Rebuilding the levees in New Orleans to the level that state and local leaders want is expected to cost $20 billion or more. Many roads, including a bridge that forms part of Interstate 10, have to be rebuilt entirely. Labyrinths of underground cables, wires and pipes that spent weeks corroding in the dank floodwaters have to be replaced. And thousands of buildings have to be leveled to make way for fresh construction.
There is widespread agreement on who will end up receiving that money: the companies that make their living doing architecture, engineering and construction work for the government. Less clear is who will pay.
It is yet to be determined, for instance, just how much of a role the federal government will play in picking up the tab. "It depends on a threshold question: What are you going to rebuild? What is the federal responsibility for rebuilding a city, a metropolitan area or a region?
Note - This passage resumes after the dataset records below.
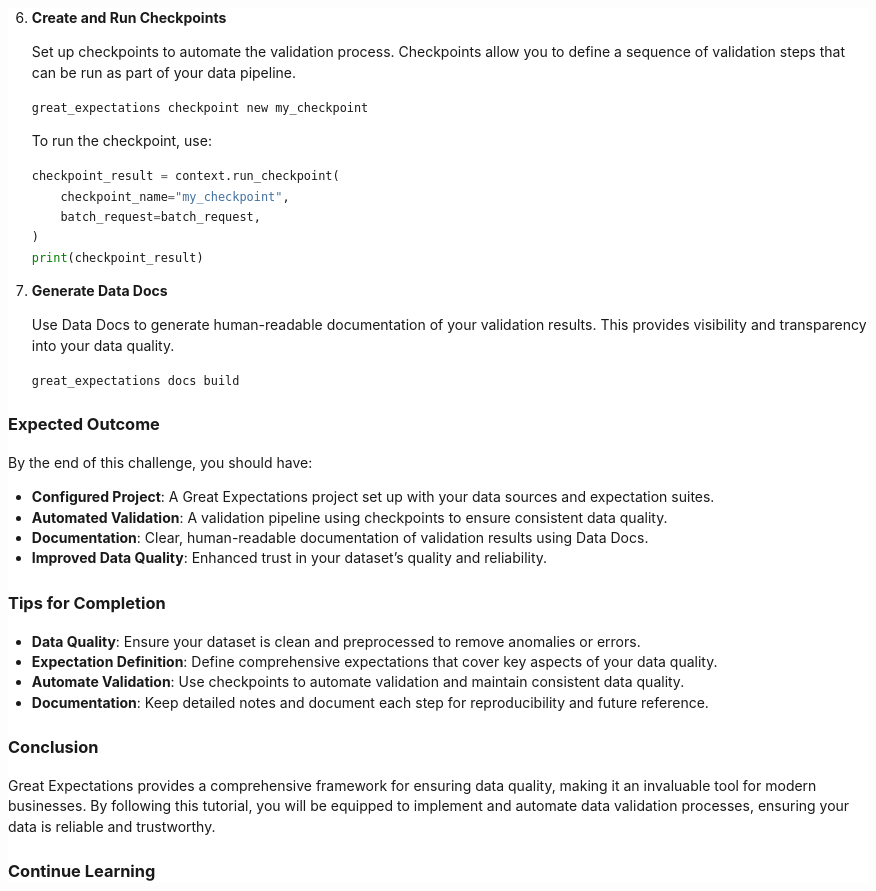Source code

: 6. **Create and Run Checkpoints**

   Set up checkpoints to automate the validation process. Checkpoints allow you to define a sequence of validation steps that can be run as part of your data pipeline.

   ```bash
   great_expectations checkpoint new my_checkpoint
   ```

   To run the checkpoint, use:

   ```python
   checkpoint_result = context.run_checkpoint(
       checkpoint_name="my_checkpoint",
       batch_request=batch_request,
   )
   print(checkpoint_result)
   ```

7. **Generate Data Docs**

   Use Data Docs to generate human-readable documentation of your validation results. This provides visibility and transparency into your data quality.

   ```bash
   great_expectations docs build
   ```

### Expected Outcome

By the end of this challenge, you should have:

- **Configured Project**: A Great Expectations project set up with your data sources and expectation suites.
- **Automated Validation**: A validation pipeline using checkpoints to ensure consistent data quality.
- **Documentation**: Clear, human-readable documentation of validation results using Data Docs.
- **Improved Data Quality**: Enhanced trust in your dataset’s quality and reliability.

### Tips for Completion

- **Data Quality**: Ensure your dataset is clean and preprocessed to remove anomalies or errors.
- **Expectation Definition**: Define comprehensive expectations that cover key aspects of your data quality.
- **Automate Validation**: Use checkpoints to automate validation and maintain consistent data quality.
- **Documentation**: Keep detailed notes and document each step for reproducibility and future reference.

### Conclusion

Great Expectations provides a comprehensive framework for ensuring data quality, making it an invaluable tool for modern businesses. By following this tutorial, you will be equipped to implement and automate data validation processes, ensuring your data is reliable and trustworthy.

### Continue Learning
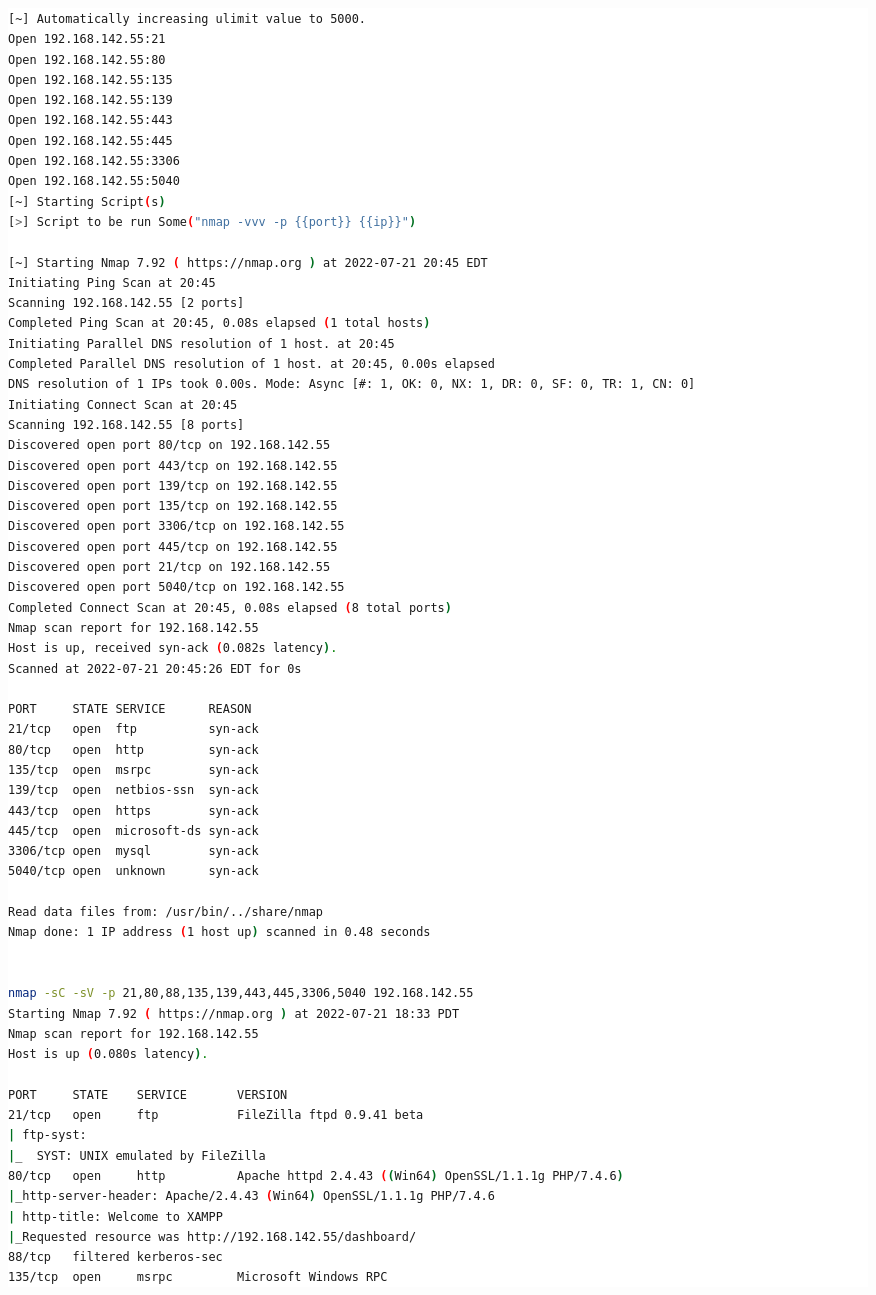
 ```bash
[~] Automatically increasing ulimit value to 5000.
Open 192.168.142.55:21
Open 192.168.142.55:80
Open 192.168.142.55:135
Open 192.168.142.55:139
Open 192.168.142.55:443
Open 192.168.142.55:445
Open 192.168.142.55:3306
Open 192.168.142.55:5040
[~] Starting Script(s)
[>] Script to be run Some("nmap -vvv -p {{port}} {{ip}}")

[~] Starting Nmap 7.92 ( https://nmap.org ) at 2022-07-21 20:45 EDT
Initiating Ping Scan at 20:45
Scanning 192.168.142.55 [2 ports]
Completed Ping Scan at 20:45, 0.08s elapsed (1 total hosts)
Initiating Parallel DNS resolution of 1 host. at 20:45
Completed Parallel DNS resolution of 1 host. at 20:45, 0.00s elapsed
DNS resolution of 1 IPs took 0.00s. Mode: Async [#: 1, OK: 0, NX: 1, DR: 0, SF: 0, TR: 1, CN: 0]
Initiating Connect Scan at 20:45
Scanning 192.168.142.55 [8 ports]
Discovered open port 80/tcp on 192.168.142.55
Discovered open port 443/tcp on 192.168.142.55
Discovered open port 139/tcp on 192.168.142.55
Discovered open port 135/tcp on 192.168.142.55
Discovered open port 3306/tcp on 192.168.142.55
Discovered open port 445/tcp on 192.168.142.55
Discovered open port 21/tcp on 192.168.142.55
Discovered open port 5040/tcp on 192.168.142.55
Completed Connect Scan at 20:45, 0.08s elapsed (8 total ports)
Nmap scan report for 192.168.142.55
Host is up, received syn-ack (0.082s latency).
Scanned at 2022-07-21 20:45:26 EDT for 0s

PORT     STATE SERVICE      REASON
21/tcp   open  ftp          syn-ack
80/tcp   open  http         syn-ack
135/tcp  open  msrpc        syn-ack
139/tcp  open  netbios-ssn  syn-ack
443/tcp  open  https        syn-ack
445/tcp  open  microsoft-ds syn-ack
3306/tcp open  mysql        syn-ack
5040/tcp open  unknown      syn-ack

Read data files from: /usr/bin/../share/nmap
Nmap done: 1 IP address (1 host up) scanned in 0.48 seconds


nmap -sC -sV -p 21,80,88,135,139,443,445,3306,5040 192.168.142.55
Starting Nmap 7.92 ( https://nmap.org ) at 2022-07-21 18:33 PDT
Nmap scan report for 192.168.142.55
Host is up (0.080s latency).

PORT     STATE    SERVICE       VERSION
21/tcp   open     ftp           FileZilla ftpd 0.9.41 beta
| ftp-syst: 
|_  SYST: UNIX emulated by FileZilla
80/tcp   open     http          Apache httpd 2.4.43 ((Win64) OpenSSL/1.1.1g PHP/7.4.6)
|_http-server-header: Apache/2.4.43 (Win64) OpenSSL/1.1.1g PHP/7.4.6
| http-title: Welcome to XAMPP
|_Requested resource was http://192.168.142.55/dashboard/
88/tcp   filtered kerberos-sec
135/tcp  open     msrpc         Microsoft Windows RPC
```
This is where it gets really confused," said Bruce Katz, director of the metropolitan policy program at the Brookings Institution. "Federalism is a messy business."
In the immediate aftermath of the storm, Congress rushed to approve more than $60 billion in aid. President Bush offered assurances in a nationally televised address from New Orleans that the federal government would bear much of the financial burden.
Yet since then, fiscal conservatives in the Congress have begun to question whether the United States can afford to take on such an enormous expense at a time of mounting deficits. They knocked down legislation pushed by members of Louisiana's congressional delegation that would have authorized $250 billion in additional storm-related funding.
With the nation's attention shifting away from Katrina, the Bush administration has given indications it is listening to conservatives' concerns. When the White House late last month wanted $17 billion primarily to rebuild federal facilities and highways in the Gulf Coast, it requested that Congress take that money out of the existing reconstruction budget.
Meanwhile, state and local officials say they are growing increasingly concerned that the federal government will not put in the kind of money needed to rebuild the region. "We've always been a poor state, so this is something that can't be done without federal help," said Mark Drennen, president and chief executive of Greater New Orleans Inc. "For local businesses to survive, there's got to be a basic infrastructure in place. And that infrastructure is gone."